The problem — Return the data below exactly as given, except for the images.

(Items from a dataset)

- - -

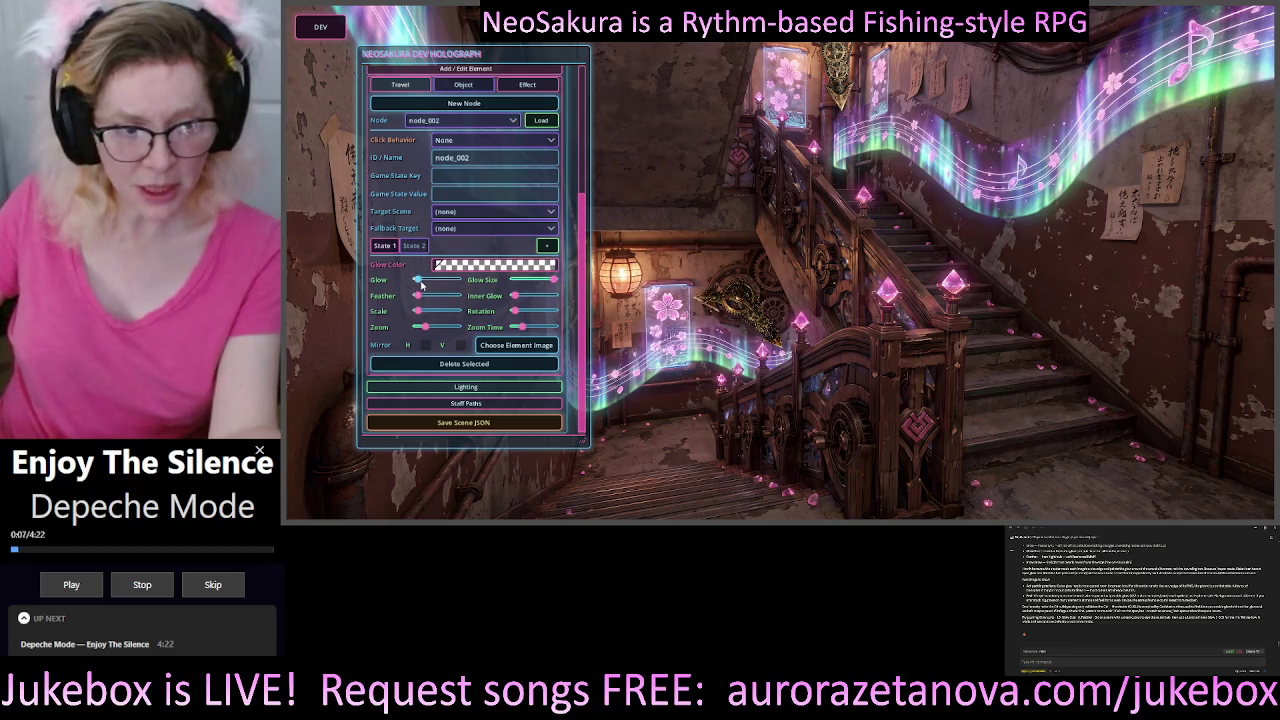
- Raise the glow intensity and pick a dark brown glow colour
{"action": "mouse_move", "coordinate": [423, 280]}
{"action": "left_mouse_down"}
{"action": "mouse_move", "coordinate": [457, 280]}
{"action": "mouse_move", "coordinate": [457, 296]}
{"action": "left_mouse_up"}
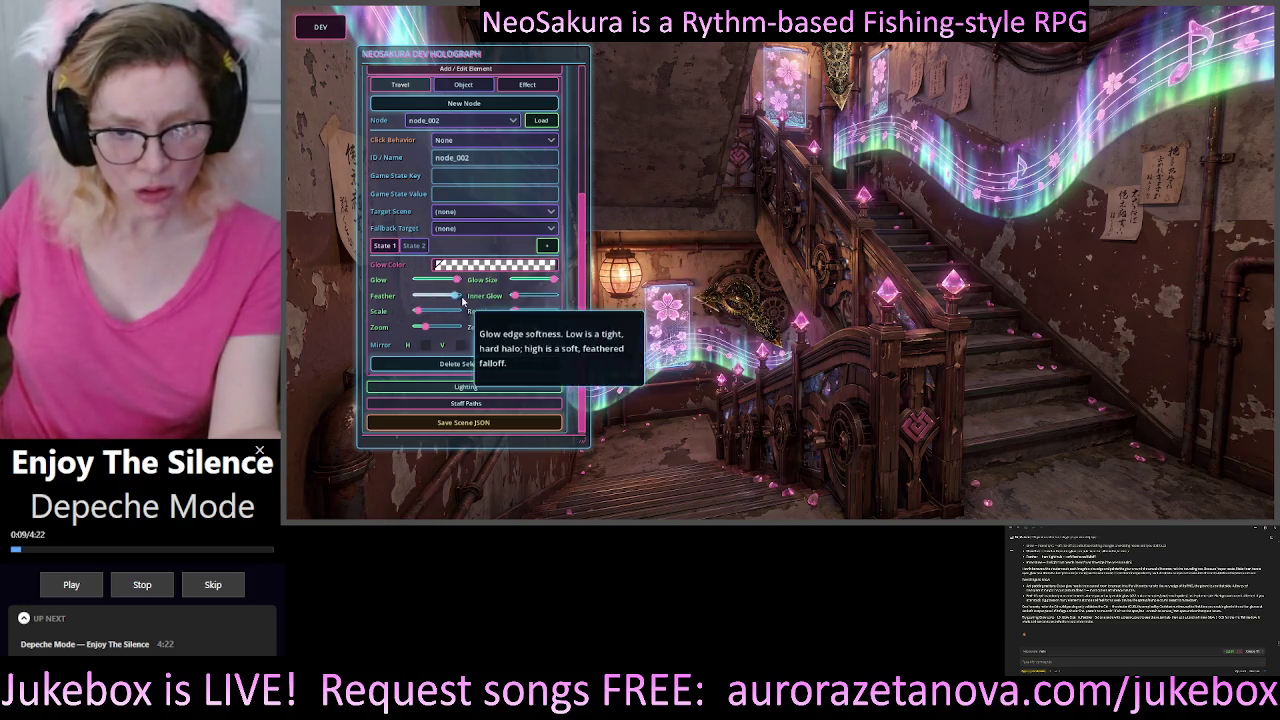
{"action": "left_click", "coordinate": [505, 266]}
{"action": "left_click", "coordinate": [535, 91]}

- - -

The completed task —
- Raise the glow intensity and pick a dark brown glow colour
{"action": "mouse_move", "coordinate": [423, 280]}
{"action": "left_mouse_down"}
{"action": "mouse_move", "coordinate": [457, 280]}
{"action": "mouse_move", "coordinate": [457, 296]}
{"action": "left_mouse_up"}
{"action": "left_click", "coordinate": [505, 266]}
{"action": "left_click", "coordinate": [535, 91]}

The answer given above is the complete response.